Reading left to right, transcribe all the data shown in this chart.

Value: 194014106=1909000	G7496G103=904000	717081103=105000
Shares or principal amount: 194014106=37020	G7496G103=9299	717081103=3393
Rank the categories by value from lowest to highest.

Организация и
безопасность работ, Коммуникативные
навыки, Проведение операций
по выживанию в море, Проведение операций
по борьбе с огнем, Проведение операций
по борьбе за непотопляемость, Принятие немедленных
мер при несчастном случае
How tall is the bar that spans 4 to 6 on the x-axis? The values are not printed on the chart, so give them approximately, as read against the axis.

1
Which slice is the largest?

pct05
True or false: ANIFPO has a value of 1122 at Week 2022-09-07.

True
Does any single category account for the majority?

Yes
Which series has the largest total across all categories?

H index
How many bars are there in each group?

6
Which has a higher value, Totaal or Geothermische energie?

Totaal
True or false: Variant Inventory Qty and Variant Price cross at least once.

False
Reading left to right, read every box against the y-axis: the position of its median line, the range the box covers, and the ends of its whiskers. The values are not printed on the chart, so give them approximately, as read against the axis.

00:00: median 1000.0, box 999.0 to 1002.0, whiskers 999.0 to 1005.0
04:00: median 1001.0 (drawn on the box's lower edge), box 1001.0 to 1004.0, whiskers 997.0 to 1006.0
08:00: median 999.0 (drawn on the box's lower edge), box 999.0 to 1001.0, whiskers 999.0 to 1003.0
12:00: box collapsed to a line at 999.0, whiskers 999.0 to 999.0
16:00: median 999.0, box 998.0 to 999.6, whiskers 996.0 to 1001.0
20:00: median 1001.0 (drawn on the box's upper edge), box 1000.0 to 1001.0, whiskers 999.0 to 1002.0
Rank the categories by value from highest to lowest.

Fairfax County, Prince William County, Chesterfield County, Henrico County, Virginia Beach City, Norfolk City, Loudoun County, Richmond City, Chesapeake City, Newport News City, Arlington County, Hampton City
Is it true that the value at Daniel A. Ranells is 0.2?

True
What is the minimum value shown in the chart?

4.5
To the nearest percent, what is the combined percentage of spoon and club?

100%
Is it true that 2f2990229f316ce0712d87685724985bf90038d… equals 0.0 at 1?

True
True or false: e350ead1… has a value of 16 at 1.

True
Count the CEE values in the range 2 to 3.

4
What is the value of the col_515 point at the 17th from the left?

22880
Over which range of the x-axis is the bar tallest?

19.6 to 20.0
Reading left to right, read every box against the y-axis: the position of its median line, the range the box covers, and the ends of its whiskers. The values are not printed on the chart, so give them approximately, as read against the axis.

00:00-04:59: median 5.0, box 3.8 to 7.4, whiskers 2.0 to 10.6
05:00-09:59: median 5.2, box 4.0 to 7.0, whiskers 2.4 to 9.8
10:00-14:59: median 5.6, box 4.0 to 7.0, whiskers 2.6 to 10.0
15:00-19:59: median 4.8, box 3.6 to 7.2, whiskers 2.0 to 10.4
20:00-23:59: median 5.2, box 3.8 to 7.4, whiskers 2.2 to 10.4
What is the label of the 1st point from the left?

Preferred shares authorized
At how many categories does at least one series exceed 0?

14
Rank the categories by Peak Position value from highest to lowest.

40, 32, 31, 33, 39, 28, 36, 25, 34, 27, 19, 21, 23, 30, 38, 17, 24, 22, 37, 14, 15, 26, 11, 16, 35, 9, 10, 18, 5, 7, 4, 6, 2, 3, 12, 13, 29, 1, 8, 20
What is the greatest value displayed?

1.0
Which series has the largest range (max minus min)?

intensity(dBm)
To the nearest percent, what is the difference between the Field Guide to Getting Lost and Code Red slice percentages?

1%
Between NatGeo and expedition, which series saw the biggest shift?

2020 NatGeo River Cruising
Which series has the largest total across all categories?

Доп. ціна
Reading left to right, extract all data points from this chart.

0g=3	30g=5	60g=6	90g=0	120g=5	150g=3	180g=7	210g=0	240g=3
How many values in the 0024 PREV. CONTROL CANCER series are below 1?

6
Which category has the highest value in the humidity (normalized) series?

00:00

++++

**EXERCISE OBJECTIVE:** Find every line in the data above that contains the word "nearest" and copy each of those lines.

**TASK RESPONSE:**
To the nearest percent, what is the combined percentage of spoon and club?
To the nearest percent, what is the difference between the Field Guide to Getting Lost and Code Red slice percentages?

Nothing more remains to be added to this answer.